7 Tax Moves You Need to Make Before Year's End to Save in 2017

7 Tax Moves You Need to Make Before Year's End to Save in 2017

by Greg Lindberg, November 2016

Another year is almost in the books!

There's no time to dwell on the hours you've lost with your hectic schedule. Instead, try these seven tax moves before the calendar turns to 2017 to help you save money when you file your income tax return in the spring.

1. Evaluate any life changes you've had this year.

People experience big changes in their lives on a fairly regular basis. While change isn't always easy, it can result in tax savings.

If you have gotten married, had a child, gone back to college, or bought your first home in 2016, you are likely to be eligible for some tax savings for which you may not have qualified in the past. That's because there are tax deductions and tax credits available for many of these scenarios. So, review your calendar year, and then determine if you qualify to take advantage of any of these tax savings in the spring.

2. Get your tax documents and financial records in order.

Spend some time organizing all of your tax documents and financial records. These may include previous years' returns, receipts for business expenses, invoices, mileage logs, pay stubs, and any other related paperwork.

You'll need certain documents to prove your eligibility for various tax breaks. It can also reduce time and stress in March or April not to be hurriedly digging through a huge stack of papers to find what you need.

3. Reduce your taxable income—legally.

To claim certain tax deductions and credits, you'll probably have to fall below specific income limitations. If you expect to come close to exceeding one of these income thresholds for a tax break, consider using legal methods to reduce your taxable income before December 31.

For example, you may anticipate receiving a December payment from one of the clients in your small business. If possible, delay this income by having the client lump this amount with a payment in January or February.
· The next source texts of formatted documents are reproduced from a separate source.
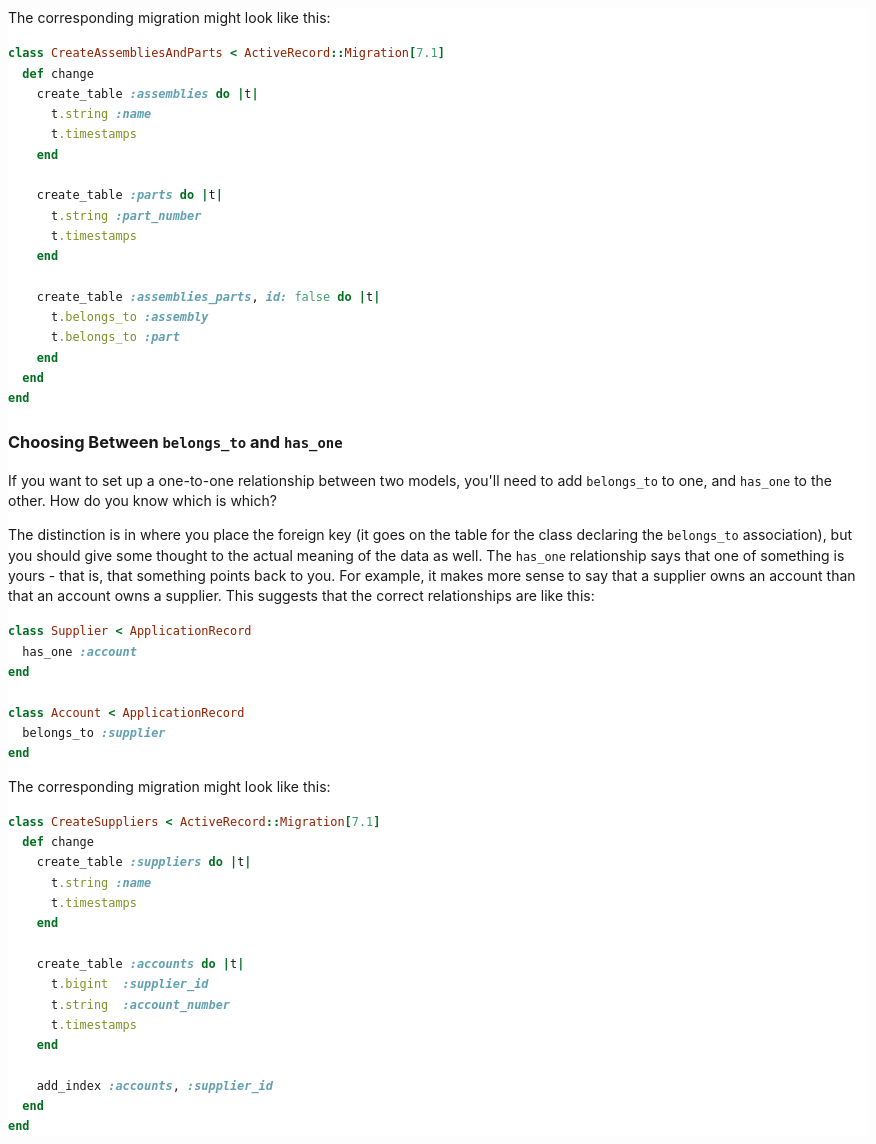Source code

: The corresponding migration might look like this:

```ruby
class CreateAssembliesAndParts < ActiveRecord::Migration[7.1]
  def change
    create_table :assemblies do |t|
      t.string :name
      t.timestamps
    end

    create_table :parts do |t|
      t.string :part_number
      t.timestamps
    end

    create_table :assemblies_parts, id: false do |t|
      t.belongs_to :assembly
      t.belongs_to :part
    end
  end
end
```

### Choosing Between `belongs_to` and `has_one`

If you want to set up a one-to-one relationship between two models, you'll need to add `belongs_to` to one, and `has_one` to the other. How do you know which is which?

The distinction is in where you place the foreign key (it goes on the table for the class declaring the `belongs_to` association), but you should give some thought to the actual meaning of the data as well. The `has_one` relationship says that one of something is yours - that is, that something points back to you. For example, it makes more sense to say that a supplier owns an account than that an account owns a supplier. This suggests that the correct relationships are like this:

```ruby
class Supplier < ApplicationRecord
  has_one :account
end

class Account < ApplicationRecord
  belongs_to :supplier
end
```

The corresponding migration might look like this:

```ruby
class CreateSuppliers < ActiveRecord::Migration[7.1]
  def change
    create_table :suppliers do |t|
      t.string :name
      t.timestamps
    end

    create_table :accounts do |t|
      t.bigint  :supplier_id
      t.string  :account_number
      t.timestamps
    end

    add_index :accounts, :supplier_id
  end
end
```


[`belongs_to`]: https://api.rubyonrails.org/classes/ActiveRecord/Associations/ClassMethods.html#method-i-belongs_to
[`has_and_belongs_to_many`]: https://api.rubyonrails.org/classes/ActiveRecord/Associations/ClassMethods.html#method-i-has_and_belongs_to_many
[`has_many`]: https://api.rubyonrails.org/classes/ActiveRecord/Associations/ClassMethods.html#method-i-has_many
[`has_one`]: https://api.rubyonrails.org/classes/ActiveRecord/Associations/ClassMethods.html#method-i-has_one
[`config.active_record.automatic_scope_inversing`]: configuring.html#config-active-record-automatic-scope-inversing
[`reset_counters`]: https://api.rubyonrails.org/classes/ActiveRecord/CounterCache/ClassMethods.html#method-i-reset_counters
[`collection<<`]: https://api.rubyonrails.org/classes/ActiveRecord/Associations/CollectionProxy.html#method-i-3C-3C
[`collection.build`]: https://api.rubyonrails.org/classes/ActiveRecord/Associations/CollectionProxy.html#method-i-build
[`collection.clear`]: https://api.rubyonrails.org/classes/ActiveRecord/Associations/CollectionProxy.html#method-i-clear
[`collection.create`]: https://api.rubyonrails.org/classes/ActiveRecord/Associations/CollectionProxy.html#method-i-create
[`collection.create!`]: https://api.rubyonrails.org/classes/ActiveRecord/Associations/CollectionProxy.html#method-i-create-21
[`collection.delete`]: https://api.rubyonrails.org/classes/ActiveRecord/Associations/CollectionProxy.html#method-i-delete
[`collection.destroy`]: https://api.rubyonrails.org/classes/ActiveRecord/Associations/CollectionProxy.html#method-i-destroy
[`collection.empty?`]: https://api.rubyonrails.org/classes/ActiveRecord/Associations/CollectionProxy.html#method-i-empty-3F
[`collection.exists?`]: https://api.rubyonrails.org/classes/ActiveRecord/FinderMethods.html#method-i-exists-3F
[`collection.find`]: https://api.rubyonrails.org/classes/ActiveRecord/Associations/CollectionProxy.html#method-i-find
[`collection.reload`]: https://api.rubyonrails.org/classes/ActiveRecord/Associations/CollectionProxy.html#method-i-reload
[`collection.size`]: https://api.rubyonrails.org/classes/ActiveRecord/Associations/CollectionProxy.html#method-i-size
[`collection.where`]: https://api.rubyonrails.org/classes/ActiveRecord/QueryMethods.html#method-i-where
Of course, always use legal ways to reduce your taxable income, since there are rules against delaying paychecks or holding onto checks before cashing them in order to avoid paying taxes on the income in a given year.

4. Looking for a new job? Now's the time to get one.

Most job search expenses you incur, such as traveling to an interview out of town or using a resume assistance service, are generally tax deductible.

Also, if you relocate to a city or state and your new employment is at least 50 miles further than the commute from your previous employer's location, the expenses you incur for this move are deductible. So, try to get your new job now so you can reduce your tax bill next year.

5. Contribute to your retirement accounts.

Putting money in a retirement plan is a simple way to reduce your taxable income. Before year's end, contribute to your 401(k), IRA, Roth IRA, or any other retirement plan you currently maintain. Or, open a new plan and contribute to it, if you have the funds handy.

6. See your doctor or dentist.

If you need to have your annual physical or a dental cleaning, now may be a good time to make your appointments. That's because you may qualify to write off medical costs for 2016.

In order to deduct medical expenses, remember that the IRS says they have to represent more than 10% of your adjusted gross income—or more than 7.5% for those 65 and older.

7. Make charitable contributions for the holidays.

With both the holidays and calendar year-end approaching, charities are actively looking for contributions. Go through your closets and donate some items you no longer need to qualified charitable organizations. Items in usable condition that include clothing, electronics, toys, and vehicles are a few examples of what you can typically donate and write off on your return. Cash donations are also welcomed.

Don't forget to get a receipt—or written acknowledgement with the fair market value—for the donation from each charity so that you can prove any deductions you take for charitable contributions made. You also must itemize on Schedule A.

With a bit of thoughtful planning between here and year-end, you can take actions that will benefit you—and your tax bill—greatly in the new year.